The development of chatbots and large language models – so-called LLMs (Large Language Models) – has progressed rapidly in recent years. Models such as ChatGPT are now widely used, both in academia, in the media, and by the general public. This development places new demands on our understanding of how these models generate text and what linguistic properties that text exhibits.
This understanding has been the focus of Amalie Brogaard Pauli’s work over the past three years in her PhD at Aarhus University, funded by Danish Data Science Academy. Her research focuses on how persuasive language in text can be measured in a methodologically sound and reliable way, including in text generated by large language models.
“LLMs have made it possible to generate text in highly nuanced styles. This makes it relevant to ask research questions about how we analyse style properties in text, such as persuasive language – and how we do so in a methodologically valid way,” says Amalie Brogaard Pauli, who is affiliated with the Department of Computer Science at Aarhus University.
Language use and misinformation
The interest in this topic arises from a broader societal focus on misinformation and propaganda, which are often highlighted as threats to people’s judgement and decision-making – for example in the domains of health, politics, and news consumption. The COVID-19 pandemic clearly demonstrated how the spread of misinformation can have societal consequences.
With an academic background in mathematics-economics and data science from Aarhus University and the University of Edinburgh, respectively, and experience working with applied AI at the Alexandra Institute, Amalie Brogaard Pauli has approached the issue with a strong, methodological perspective.
“It is not only the content of information that matters, but also the language used to convey it. For that reason, it is relevant to analyse language and style features when we talk about persuasion as a phenomenon,” she says.
In her PhD dissertation, she therefore treats persuasive language as a stylistic, data-driven phenomenon that can be analysed across domains and communicative intentions – without assuming that the language necessarily has a specific effect on the reader.
We are skilled at evaluating persuasive language
Methodologically, Amalie Brogaard Pauli works with comparative evaluations. Rather than asking people to assign an absolute score to how persuasive a text is, texts with similar content are compared, and the assessment concerns which text appears more persuasive.
“Persuasive language is a nuanced and subjective concept. It is difficult to place it on a fixed scale. However, people are relatively good at comparing two texts and judging which one contains more persuasive language,” she explains.
These human judgements are used as training data for models that can analyse differences in persuasive language. The methods make it possible to investigate linguistic patterns across text types and domains.
Chatbots may reflect gender stereotypes
The methods are also applied to analyse text generated by large language models. Here, Amalie Brogaard Pauli examines, among other things, how the degree and type of persuasive language vary depending on model choice, instructions, and context. For example, her research indicates that LLMs can systematically generate gender-stereotypical linguistic patterns when, under specific experimental setups, they are instructed to formulate persuasive messages and arguments directed at women and men.

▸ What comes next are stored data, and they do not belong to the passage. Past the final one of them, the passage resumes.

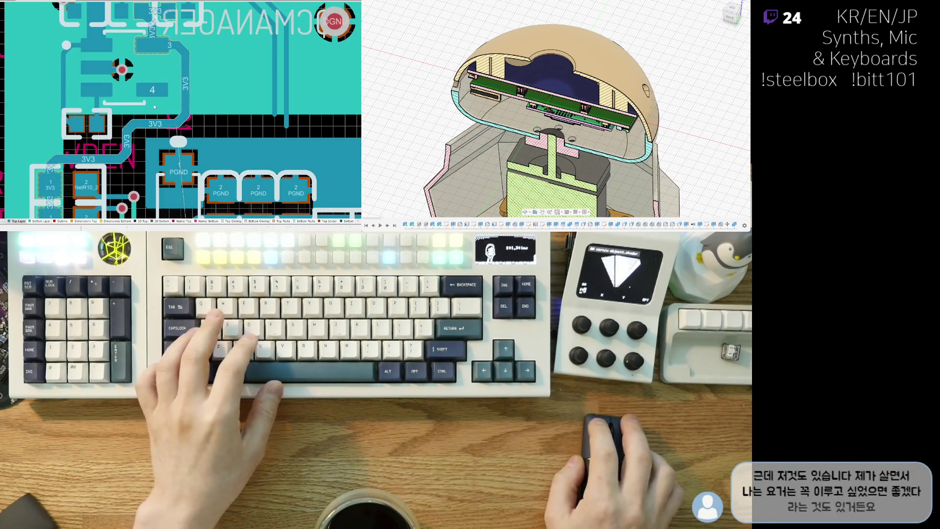
{"action": "scroll", "coordinate": [132, 80], "scroll_direction": "right", "scroll_amount": 2, "text": "shift"}
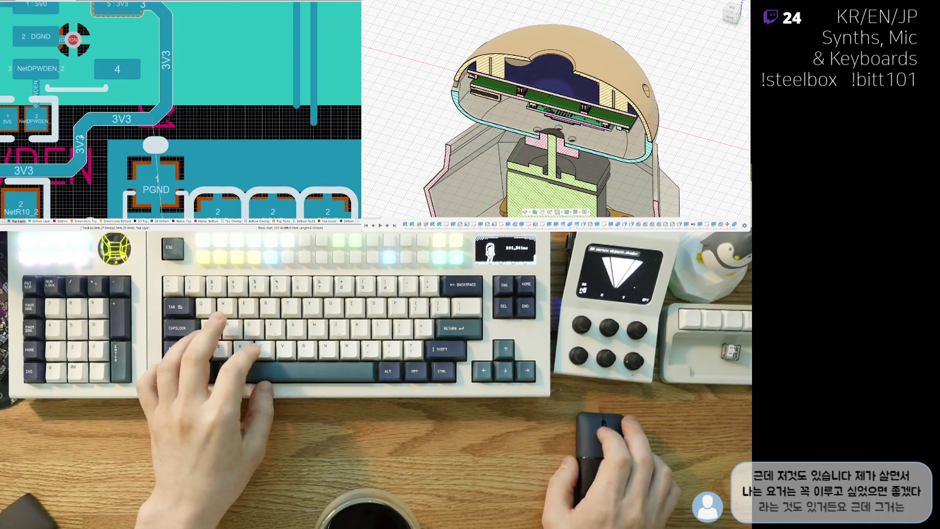
{"action": "scroll", "coordinate": [90, 107], "scroll_direction": "up", "scroll_amount": 2, "text": "ctrl"}
{"action": "scroll", "coordinate": [142, 80], "scroll_direction": "up", "scroll_amount": 1}
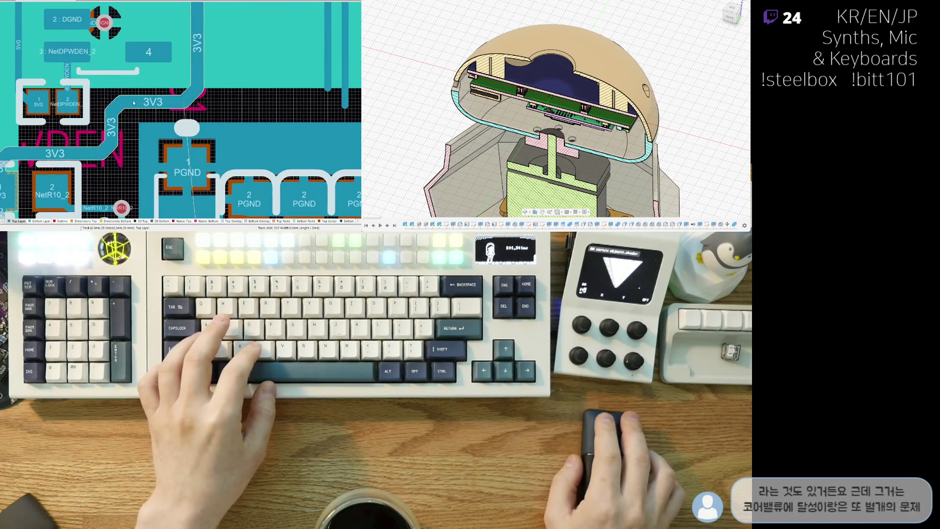
{"action": "scroll", "coordinate": [147, 88], "scroll_direction": "down", "scroll_amount": 2, "text": "ctrl"}
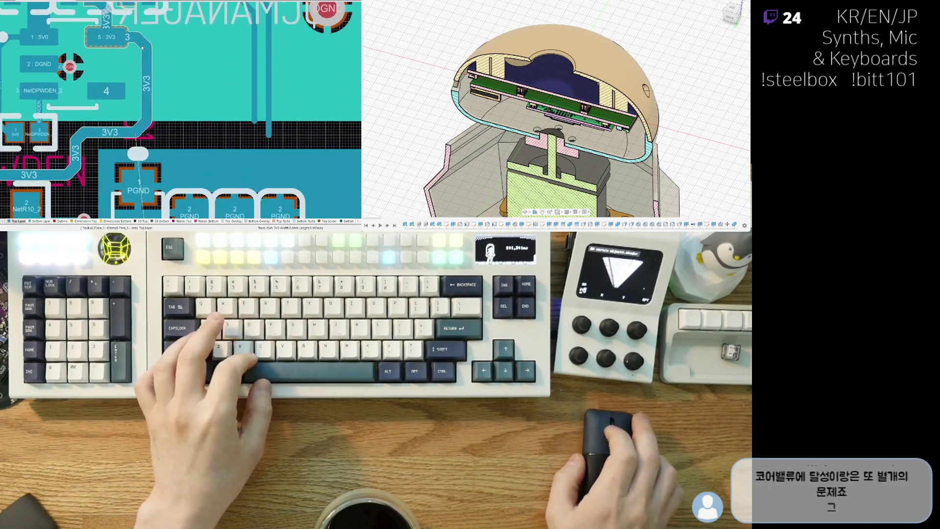
{"action": "scroll", "coordinate": [133, 74], "scroll_direction": "up", "scroll_amount": 2, "text": "ctrl"}
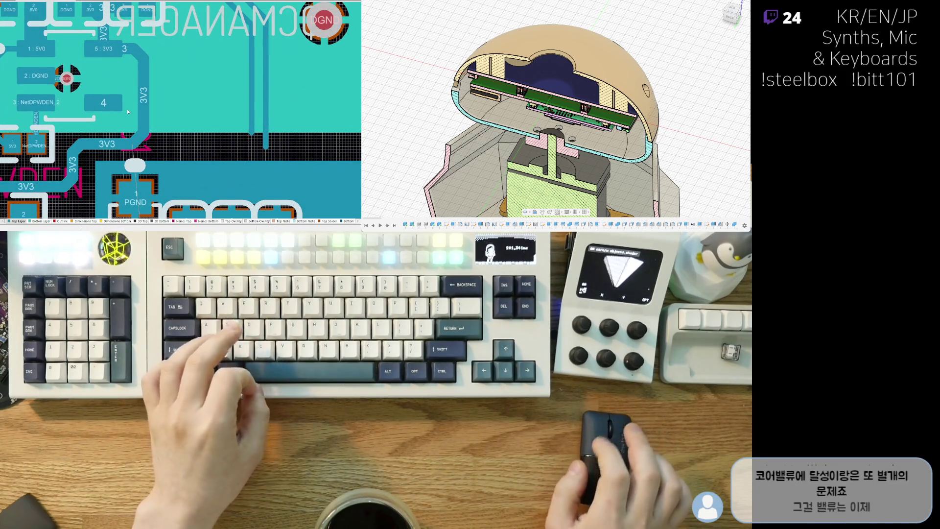
{"action": "scroll", "coordinate": [150, 148], "scroll_direction": "down", "scroll_amount": 1}
{"action": "scroll", "coordinate": [149, 144], "scroll_direction": "down", "scroll_amount": 1}
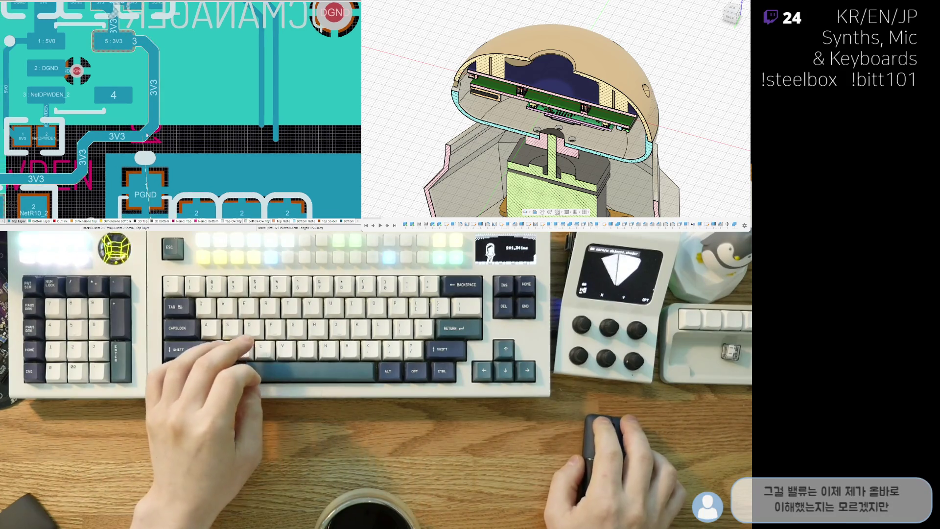
{"action": "scroll", "coordinate": [135, 141], "scroll_direction": "down", "scroll_amount": 2}
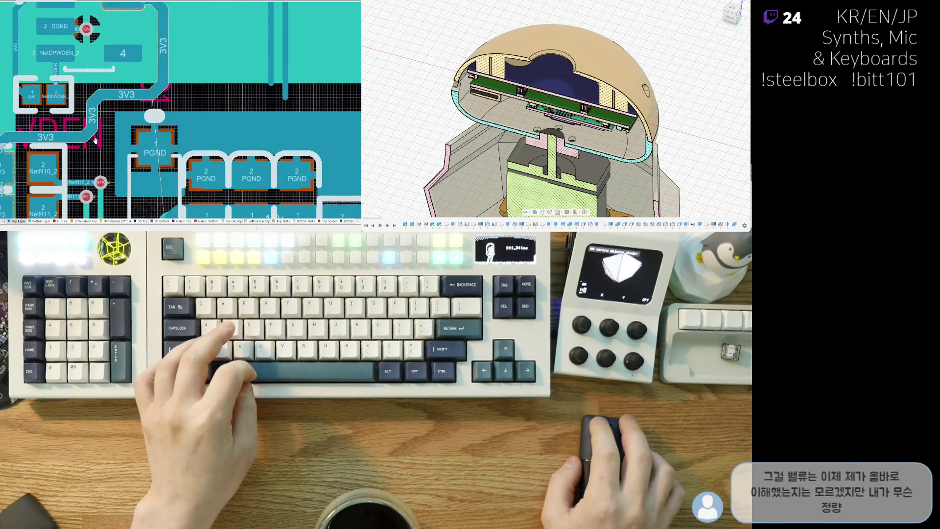
{"action": "scroll", "coordinate": [91, 143], "scroll_direction": "down", "scroll_amount": 1}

“I study how the language produced by the models can be described and measured – not the actual effect of persuasion in terms of influencing people’s actions or beliefs,” she says.
“In the longer term, however, a relevant research question may be whether such analyses of the language use can serve as a data basis for studies that investigate the effects of persuasion.”
Amalie’s PhD dissertation consists of five scientific articles and contributes new methods for evaluating stylistic and subjective aspects of language in natural language processing, NLP. At the same time, her research points to a growing need for more nuanced and methodologically well-founded evaluation frameworks as language models take on an increasingly prominent role in society.